Respecté pour ses analyses tranchantes et son aptitude à dire les vérités qui fâchent – il s'est brouillé avec Donald Trump, qu'il égratigne dans ses Mémoires – le conseiller à la sécurité nationale de la Maison Blanche de 2017 à 2018 est également connu pour sa critique lucide de la guerre du Vietnam. Herbert Raymond (dit "H.R.") McMaster est aussi un expert du "Red teaming", ce "war game" consistant à se mettre à la place de l'ennemi (la red team, ou équipe rouge). Théoricien militaire très écouté, il est aujourd'hui chercheur émérite à l'Institut Hoover de l'université de Stanford, en Californie. Son conseil aux Iraniens ? Déposer les armes. Maintenant.
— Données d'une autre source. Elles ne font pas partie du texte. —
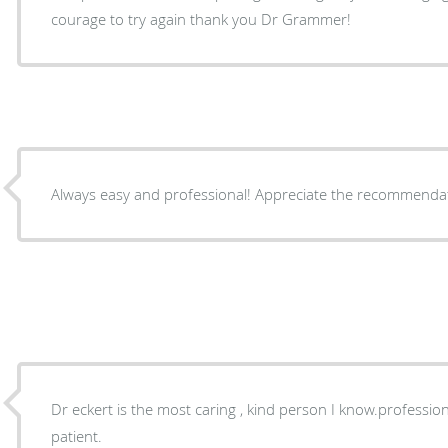
courage to try again thank you Dr Grammer!
Always easy and professional! Appreciate the r
Dr eckert is the most caring , kind person I know.professional and really cares about the
patient.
L'Express : Nombre d'observateurs s'inquiètent de la résilience des Iraniens et incriminent le manque de préparation de Donald Trump, anticipant un fiasco. Le déroulé de la guerre vous surprend-il ?

Général H.R. McMaster: Mon principal étonnement vient de ce que l’Iran n’a aucunement hésité à frapper 14 pays différents dans la région. Ce qui, évidemment, souligne la pertinence de l'opération américano-israélienne. Il s'agit d'empêcher le régime théocratique de se projeter au-delà de ses frontières afin qu'il cesse d'être une menace pour les pays qui l'entourent et pour l’économie mondiale. Pour le reste, peu de choses m'étonnent car les opérations se passent essentiellement comme les planificateurs militaires américains les ont prévues.

Donald Trump a repris l’initiative géostratégique et restauré de la dissuasion

H.R. McMaster

Vraiment ? Mais le blocage du détroit d'Ormuz et ses conséquences ne sont-ils pas la preuve d'une erreur de calcul des risques ?

(Il s'esclaffe). Mais bon sang, l'idée que cette opération est improvisée ou mal préparée est ridicule ! Cela fait vingt ou trente ans que l'armée américaine fait chaque année des exercices militaires portant sur la réouverture du détroit d’Ormuz. Cela fait des décennies que nous étudions tous les aspects de la pensée militaire iranienne. Les scénarios sont connus depuis au moins la "guerre des pétroliers" de 1981‑1988 lorsque l'Iran et l'Irak prenaient pour cible leurs tankers respectifs. Les Iraniens ont tiré des drones sur des installations pétrolières ? Cela n'a rien d'une innovation: ils l’ont fait en 2019 contre l’Arabie saoudite.